3. Avoir la volonté de « faire de la politique autrement », de mettre en
ouvre de nouveaux rapports entre le politique et le champ social, d'opérer
le dépassement du stade de la démocratie représentative, constitue une
véritable révolution culturelle, qui est à commencer en nous (en tant
qu'individus et en tant que mouvement), faute de quoi l'on ne peut que
reproduire ce que nous voulons dépasser.
Comment avancer vers un fonctionnement relevant de la perspective
autogestionnaire, que nous contribuerions ainsi à préciser ?

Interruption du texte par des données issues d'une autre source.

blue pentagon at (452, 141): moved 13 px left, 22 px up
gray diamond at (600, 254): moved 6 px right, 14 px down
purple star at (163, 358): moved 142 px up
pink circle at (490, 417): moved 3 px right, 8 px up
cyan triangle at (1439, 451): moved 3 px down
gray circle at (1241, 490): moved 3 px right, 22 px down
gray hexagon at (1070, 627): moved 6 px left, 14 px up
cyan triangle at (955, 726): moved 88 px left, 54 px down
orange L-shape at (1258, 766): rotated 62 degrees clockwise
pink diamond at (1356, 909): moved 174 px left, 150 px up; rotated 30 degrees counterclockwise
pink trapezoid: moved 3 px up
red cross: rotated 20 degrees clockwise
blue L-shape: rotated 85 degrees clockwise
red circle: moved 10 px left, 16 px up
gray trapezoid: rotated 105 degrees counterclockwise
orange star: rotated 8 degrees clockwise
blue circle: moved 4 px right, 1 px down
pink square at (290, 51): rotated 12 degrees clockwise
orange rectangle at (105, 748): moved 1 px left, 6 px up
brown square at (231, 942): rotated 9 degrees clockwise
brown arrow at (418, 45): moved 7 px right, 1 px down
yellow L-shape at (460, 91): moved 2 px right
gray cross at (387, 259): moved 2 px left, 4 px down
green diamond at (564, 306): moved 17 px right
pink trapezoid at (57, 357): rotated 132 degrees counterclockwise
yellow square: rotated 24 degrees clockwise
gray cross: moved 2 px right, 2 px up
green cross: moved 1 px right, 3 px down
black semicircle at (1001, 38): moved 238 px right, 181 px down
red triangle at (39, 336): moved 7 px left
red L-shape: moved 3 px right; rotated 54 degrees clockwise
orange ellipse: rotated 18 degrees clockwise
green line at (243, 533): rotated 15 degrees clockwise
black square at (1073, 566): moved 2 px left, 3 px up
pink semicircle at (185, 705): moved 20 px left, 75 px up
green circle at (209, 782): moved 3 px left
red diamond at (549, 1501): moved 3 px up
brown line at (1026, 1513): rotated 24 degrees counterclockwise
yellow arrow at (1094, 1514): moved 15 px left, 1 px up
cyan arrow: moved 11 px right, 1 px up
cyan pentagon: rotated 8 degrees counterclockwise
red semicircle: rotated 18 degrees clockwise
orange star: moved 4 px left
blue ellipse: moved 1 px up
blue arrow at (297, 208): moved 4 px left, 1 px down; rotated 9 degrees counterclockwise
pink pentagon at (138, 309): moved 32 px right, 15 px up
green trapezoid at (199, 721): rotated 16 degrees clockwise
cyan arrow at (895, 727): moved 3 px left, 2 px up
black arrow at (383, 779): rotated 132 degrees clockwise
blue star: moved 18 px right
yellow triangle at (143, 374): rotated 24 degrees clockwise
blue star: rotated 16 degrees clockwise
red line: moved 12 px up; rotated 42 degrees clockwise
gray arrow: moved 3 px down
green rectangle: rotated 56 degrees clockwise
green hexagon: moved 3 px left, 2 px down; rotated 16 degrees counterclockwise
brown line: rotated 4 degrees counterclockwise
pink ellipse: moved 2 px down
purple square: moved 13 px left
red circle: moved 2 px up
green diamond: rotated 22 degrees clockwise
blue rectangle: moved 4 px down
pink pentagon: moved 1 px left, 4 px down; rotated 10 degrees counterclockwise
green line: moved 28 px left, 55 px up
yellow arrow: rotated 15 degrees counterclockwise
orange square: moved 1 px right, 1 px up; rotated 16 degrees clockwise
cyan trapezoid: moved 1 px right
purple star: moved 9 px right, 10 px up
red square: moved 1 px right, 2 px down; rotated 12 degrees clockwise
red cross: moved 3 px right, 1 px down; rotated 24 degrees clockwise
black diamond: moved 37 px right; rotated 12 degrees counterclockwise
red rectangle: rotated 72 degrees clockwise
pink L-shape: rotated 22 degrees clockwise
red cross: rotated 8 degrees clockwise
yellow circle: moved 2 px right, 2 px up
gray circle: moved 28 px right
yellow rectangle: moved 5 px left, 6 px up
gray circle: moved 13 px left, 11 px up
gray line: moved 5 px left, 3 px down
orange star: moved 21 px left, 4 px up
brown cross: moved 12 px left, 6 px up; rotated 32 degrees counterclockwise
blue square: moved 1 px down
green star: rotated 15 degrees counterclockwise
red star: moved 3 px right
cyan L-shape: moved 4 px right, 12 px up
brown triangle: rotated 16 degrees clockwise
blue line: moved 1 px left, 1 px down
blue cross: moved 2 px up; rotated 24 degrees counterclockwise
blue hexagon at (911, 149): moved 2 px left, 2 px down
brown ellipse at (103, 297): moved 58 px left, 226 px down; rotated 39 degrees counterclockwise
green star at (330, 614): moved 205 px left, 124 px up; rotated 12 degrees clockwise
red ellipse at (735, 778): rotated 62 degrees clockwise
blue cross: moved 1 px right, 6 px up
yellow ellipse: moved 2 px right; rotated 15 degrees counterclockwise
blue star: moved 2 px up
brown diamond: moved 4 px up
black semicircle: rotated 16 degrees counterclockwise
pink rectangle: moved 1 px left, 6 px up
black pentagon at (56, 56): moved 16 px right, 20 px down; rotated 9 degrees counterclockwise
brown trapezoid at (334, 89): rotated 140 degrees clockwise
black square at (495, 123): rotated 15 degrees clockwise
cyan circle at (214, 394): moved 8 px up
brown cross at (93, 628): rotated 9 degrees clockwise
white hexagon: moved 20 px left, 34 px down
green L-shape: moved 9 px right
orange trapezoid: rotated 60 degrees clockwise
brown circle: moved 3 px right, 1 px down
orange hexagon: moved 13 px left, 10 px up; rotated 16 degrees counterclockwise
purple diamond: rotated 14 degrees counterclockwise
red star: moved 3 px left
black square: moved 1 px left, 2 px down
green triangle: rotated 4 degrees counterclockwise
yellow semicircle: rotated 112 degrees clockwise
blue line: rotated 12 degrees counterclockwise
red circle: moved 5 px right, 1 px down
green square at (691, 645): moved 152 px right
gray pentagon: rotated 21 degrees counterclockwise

1. Au niveau de nos comportements : se rendre capable d'écouter l'autre et
de s'en instruire ; de ne pas abuser du pouvoir que les circonstances nous
donnent parfois (lié à la possession d'informations, à la facilité de
parole, à l'habitude etc.) ; préférer les avancées concrètes à la facilité
réductrice et confuse de l'idéologie (fondée sur la croyance dogmatique à
laquelle, souvent, nous sommes loin d'échapper) ; il ne s'agit pas là de
voux pieux et généraux, mais des conditions minimales de possibilité de
pratiques autogestionnaires ; travail à long terme et nécessaire à notre
lisibilité.
2. Au niveau de nos pratiques : en tant que nous nous voulons innovants
dans le champ politique, l'élaboration (d'analyses, de propositions
alternatives) doit avoir une place essentielle ; en tant que nous voulons
nous situer dans une démarche autogestionnaire, la formation joue un rôle
déterminant ; en outre, ces deux dimensions de notre activité doivent être
liées, si l'on veut éviter l'habituelle coupure entre les responsables-
spécialistes et les militants que l'on dit « de base » ; il nous faut donc
mettre en place les structures (locales, régionales, nationales,
internationales) permettant, dans la même démarche, une réelle formation
et une élaboration consistante. C'est en coopérant effectivement à
l'élaboration commune que chacun(e) avancera dans sa formation ; c'est
parce que l'élaboration cessera d'être le fait de quelques-uns qu'elle a
des chances d'être plus innovante et ouverte sur la société réelle. De
même, avons-nous sans doute beaucoup à gagner en ne séparant pas le
travail d'élaboration interne et celui de sensibilisation des citoyens
(qui ne doit pas ses réduire, dans notre perspective, à ce qu'on nomme «
propagande »).
3. Au niveau de l'organisation : la mise en place d'un partage clair des
responsabilités et des modalités de rotation des responsables apparaît
comme le minimum attendu d'un mouvement se réclamant de l'autogestion, à
tous les niveaux de ce mouvement. L'efficacité et la commodité ne doivent
pas primer sur l'exigence démocratique.
4. Par ailleurs, ce qui nous unit doit explicitement apparaître comme
résultant des différents lieux d'élaboration et d'actions, non comme un
donné a priori et implicite.
J.Michel Mansillon, Marcelle Monzéglio, Patrick Fodella.